Même si certains analystes comme ceux de la Financière Banque Nationale entrevoient un regain d'intérêt pour les jets régionaux de la part de transporteurs américains qui étaient sur la ligne de touche, ces contrats restent hypothétiques.

Entre-temps, la production de la CSeries est sur le point de commencer à Mirabel, en vue du premier vol qui doit avoir lieu d'ici la fin de l'année. Actuellement, 1700 employés de Bombardier sont affectés à la conception et à la production de ce nouvel avion long-courrier.

Du nombre se trouvent 1150 spécialistes au centre de développement des produits de Dorval. La production n'occupe pour l'instant que 200 personnes à Mirabel, soit le cinquième de l'effectif de cette usine d'assemblage. Mais Bombardier prévoit que la CSeries occupera 3500 machinistes et ingénieurs en 2017, lorsque la production sera véritablement lancée.

Les analystes sont encore partagés sur le succès de cet appareil pour lequel Bombardier a reçu 138 commandes fermes. Mais la CSeries rayonne au-delà des murs de Bombardier.

Pratt&Whitney Canada a fait construire à Mirabel son Centre aéronautique, où ce motoriste effectuera les essais en vol des moteurs pouvant atteindre 90 000 livres de poussée. Pratt y montera aussi le nouveau moteur PurePower destiné aux avions de la CSeries, de même que les moteurs PW800 pour la prochaine génération de jets d'affaires de grande taille.

«On sent que la reprise est là», dit Suzanne Benoît, PDG d'Aéro Montréal, qui regroupe tous les acteurs de l'industrie aérospatiale du Québec.

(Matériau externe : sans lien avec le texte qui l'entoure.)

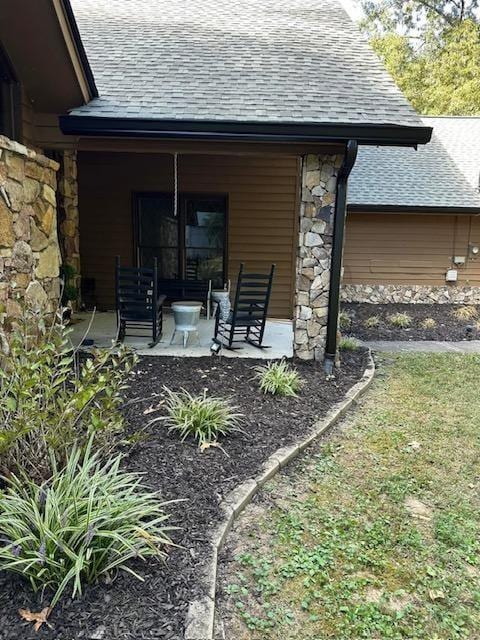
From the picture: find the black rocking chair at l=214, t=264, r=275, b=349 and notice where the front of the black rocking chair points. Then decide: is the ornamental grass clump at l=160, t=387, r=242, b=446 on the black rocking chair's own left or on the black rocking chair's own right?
on the black rocking chair's own left

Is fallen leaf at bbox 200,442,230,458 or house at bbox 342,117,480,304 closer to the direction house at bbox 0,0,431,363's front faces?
the fallen leaf

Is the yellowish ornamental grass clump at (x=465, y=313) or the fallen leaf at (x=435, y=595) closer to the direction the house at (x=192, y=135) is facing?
the fallen leaf

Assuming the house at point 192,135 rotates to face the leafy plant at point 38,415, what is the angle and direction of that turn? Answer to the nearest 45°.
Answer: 0° — it already faces it
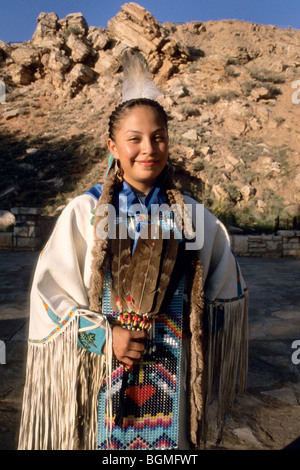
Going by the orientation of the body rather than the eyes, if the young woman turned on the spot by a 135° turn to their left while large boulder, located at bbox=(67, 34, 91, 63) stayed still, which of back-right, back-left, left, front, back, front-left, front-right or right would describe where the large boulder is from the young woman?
front-left

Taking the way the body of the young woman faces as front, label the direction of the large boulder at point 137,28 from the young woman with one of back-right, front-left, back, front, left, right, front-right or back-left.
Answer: back

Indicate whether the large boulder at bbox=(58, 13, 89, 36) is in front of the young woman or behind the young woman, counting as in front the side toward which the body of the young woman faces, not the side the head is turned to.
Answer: behind

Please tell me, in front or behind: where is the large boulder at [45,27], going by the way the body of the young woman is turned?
behind

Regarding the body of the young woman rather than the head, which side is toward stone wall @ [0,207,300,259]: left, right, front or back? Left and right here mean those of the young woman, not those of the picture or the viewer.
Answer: back

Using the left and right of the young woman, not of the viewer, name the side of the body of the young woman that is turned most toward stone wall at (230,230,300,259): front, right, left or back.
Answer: back

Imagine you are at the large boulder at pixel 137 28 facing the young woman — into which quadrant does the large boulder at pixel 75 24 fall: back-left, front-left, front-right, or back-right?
back-right

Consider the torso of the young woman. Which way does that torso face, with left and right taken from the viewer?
facing the viewer
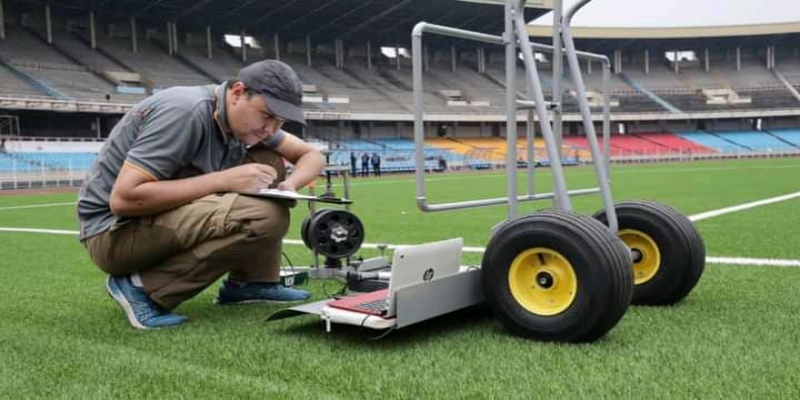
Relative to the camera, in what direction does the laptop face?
facing away from the viewer and to the left of the viewer
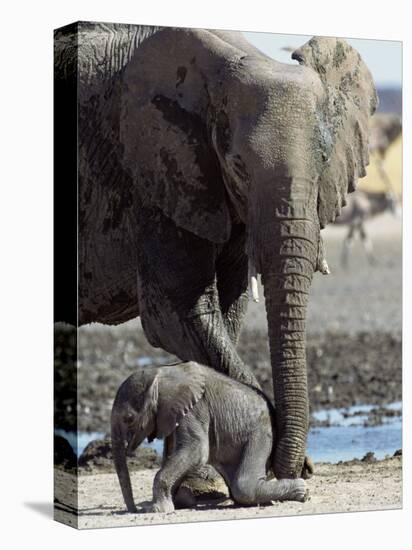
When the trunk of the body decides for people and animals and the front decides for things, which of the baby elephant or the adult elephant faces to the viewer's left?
the baby elephant

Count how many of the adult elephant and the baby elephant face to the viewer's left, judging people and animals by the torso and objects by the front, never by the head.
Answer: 1

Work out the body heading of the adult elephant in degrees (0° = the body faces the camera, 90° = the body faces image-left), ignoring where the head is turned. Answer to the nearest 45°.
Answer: approximately 315°

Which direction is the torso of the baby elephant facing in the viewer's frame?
to the viewer's left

Avec plus de 42 000 salariés employés de quelque 215 entreprises qui affichent des revenus totalisant 12 milliards de dollars, selon les données 2011 du ministère du Développement économique, de l'Innovation et de l'Exportation, le Québec est sur le point de retrouver sa forme de 2008.

Aéro Montréal prévoit que l'industrie devra combler 3600 postes d'ici la fin de l'année. Même l'usine de Bell Helicopter Textron à Mirabel, qui se désolait d'avoir perdu l'assemblage du dernier modèle d'hélicoptère civil au profit d'une usine au Texas qui tourne au ralenti, peine à trouver tous les ingénieurs dont elle a besoin, raconte Suzanne Benoît.

Personne ne le dit pas tout haut, de crainte que cela porte malheur. Mais le vent a enfin tourné.